Руфус чувствовал себя без нее опустошенным, будто его лишили души и способности думать. Сердце сильнее забилось у него в груди, и он подумал, что это плохо — слишком большая нагрузка. И тогда принялся по памяти повторять утешительные слова, которые столько лет дарила ему Библия. Сколько ночей он бормотал Притчи, все главы, от первой до тридцать первой, сто пятьдесят псалмов… каждый был выразительным и сильным, каждый имел свое особое значение, понимание смысла его существования.
Закончив «чтение», Руфус приподнялся и открыл окно. Со своего места он видел отражение лица брата в зеркале заднего вида.
— Я думал, ты спишь, — сказал Джош.
— Не могу.
— Как ты себя чувствуешь, как сердце?
— Сердце меня больше не беспокоит. Если я умру, то не из-за него.
— Ну да, если только в него не попадет пуля.
— Куда мы едем?
— В маленький домик посреди пустоты. Я думаю, мы немного там побудем, а потом, когда стемнеет, поедем дальше. Они, скорее всего, думают, что мы направились на юг, к границе с Мексикой, поэтому мы двигаемся на север, в Пенсильванию — по крайней мере, пока.
— Звучит неплохо.
— Послушай, ты говорил, что Рэйфилд и другой сукин сын…
— Тремейн, старина Вик.
— Ты сказал, что они все это время за тобой следили. После стольких лет… как получилось, что они продолжали там торчать? Разве им не приходило в голову, что, если б ты вспомнил, что тогда произошло, ты бы уже давно про это сказал? Например, на суде.

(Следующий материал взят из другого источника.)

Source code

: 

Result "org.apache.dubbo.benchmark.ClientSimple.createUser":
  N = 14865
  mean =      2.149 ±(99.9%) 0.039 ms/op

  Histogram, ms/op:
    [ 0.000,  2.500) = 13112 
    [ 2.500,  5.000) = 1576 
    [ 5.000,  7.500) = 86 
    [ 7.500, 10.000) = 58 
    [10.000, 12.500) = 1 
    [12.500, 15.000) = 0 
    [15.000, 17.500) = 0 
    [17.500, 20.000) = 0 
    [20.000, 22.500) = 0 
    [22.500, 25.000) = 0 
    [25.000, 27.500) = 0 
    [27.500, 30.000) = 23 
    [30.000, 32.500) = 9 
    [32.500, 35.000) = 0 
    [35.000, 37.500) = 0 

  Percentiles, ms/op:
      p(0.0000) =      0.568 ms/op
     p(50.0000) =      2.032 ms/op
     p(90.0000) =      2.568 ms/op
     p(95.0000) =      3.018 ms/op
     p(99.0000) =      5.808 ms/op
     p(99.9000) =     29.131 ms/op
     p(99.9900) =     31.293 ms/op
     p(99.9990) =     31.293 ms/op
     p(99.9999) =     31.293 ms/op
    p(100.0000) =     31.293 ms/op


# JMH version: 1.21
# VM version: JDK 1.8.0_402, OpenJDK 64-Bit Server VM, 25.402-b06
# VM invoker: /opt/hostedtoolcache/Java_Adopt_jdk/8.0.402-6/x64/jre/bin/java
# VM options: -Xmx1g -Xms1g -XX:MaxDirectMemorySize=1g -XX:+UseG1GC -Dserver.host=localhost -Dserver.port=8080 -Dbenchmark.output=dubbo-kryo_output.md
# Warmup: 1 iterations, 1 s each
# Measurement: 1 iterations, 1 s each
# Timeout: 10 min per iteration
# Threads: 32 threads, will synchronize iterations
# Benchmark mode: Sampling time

— Я об этом тоже думал. Возможно, они считали, что я ничего не помнил тогда, но могу вспомнить потом. Я, конечно, не мог предоставить никаких доказательств, но если б я начал просто говорить, у них могли возникнуть серьезные проблемы или кто-то захотел бы выяснить, что тогда произошло на самом деле. Проще всего было меня убить — и поверь мне, они пытались, только у них не вышло. Или они думали, что я прикидываюсь дурачком, чтобы усыпить их бдительность, а потом начну говорить… Но, находясь в тюрьме, они имели полный контроль надо мной. Читали мою почту, проверяли людей, которые выходили после того, как навещали меня. Если б им что-то не понравилось, они нашли бы способ меня прикончить. Наверное, так они чувствовали бы себя лучше. Но со временем, видимо, слегка обленились и позволили Сэмюелю и тому парню из суда со мной встретиться.
— Это я понял. Когда я получил письмо из армии, адресованное тебе, я не знал про то дерьмо, что происходило, но все равно не хотел, чтобы они его прочитали.
Некоторое время они молчали. Джош по природе был человеком сдержанным, а Руфус отвык от разговоров с людьми. Эта тишина одновременно давила на него — и словно от чего-то освобождала. Он многое хотел сказать. Во время получасовых визитов Джоша в тюрьму он, как правило, говорил, а брат слушал, как будто чувствовал, что Руфусу требовалось освободиться от слов и мыслей, скопившихся у него в голове.
— Мне кажется, я тебя об этом никогда не спрашивал: ты бывал дома?
Джош принялся елозить на своем месте.
— Дома? Это где?
Руфус вздрогнул.
— Где мы родились, Джош!
— С какого перепугу я должен был захотеть туда вернуться?
— Там же могила нашей мамы, — тихо сказал Руфус.
Джош на мгновение задумался над его словами, потом кивнул.
— Да, ты прав, могила там. Наша мама владела землей и имела похоронную страховку. Они не могли не похоронить ее там, хотя, знаешь, они пытались.
— У нее красивая могила? Кто за ней присматривает?
— Послушай, Руфус, мама умерла, ладно? Уже давно. И она не может знать, как выглядит ее могила. А я не собираюсь тащиться в проклятую Алабаму, чтобы смести листья с проклятого куска земли после того, что там произошло. После того, что тот город сделал с нашей семьей… Я надеюсь, они будут гореть в аду, каждый из них, все до единого. Если Бог есть, а я лично очень сильно в этом сомневаюсь, именно так Он должен с ними поступить. Если тебе охота беспокоиться из-за мертвых, валяй. Я же буду волноваться о том, что действительно важно: как сохранить тебе и мне жизнь.
Руфус продолжал смотреть на брата. Он хотел сказать ему, что Бог существует, что именно Он помогал ему все эти годы, особенно когда ему хотелось свернуться в клубок и погрузиться в забвение. А еще что человек должен уважать мертвых и место их последнего упокоения. Руфус дал себе слово, что, если останется в живых, обязательно поедет на могилу матери. И они снова встретятся, несмотря ни на что.
— Я разговариваю с Богом каждый день.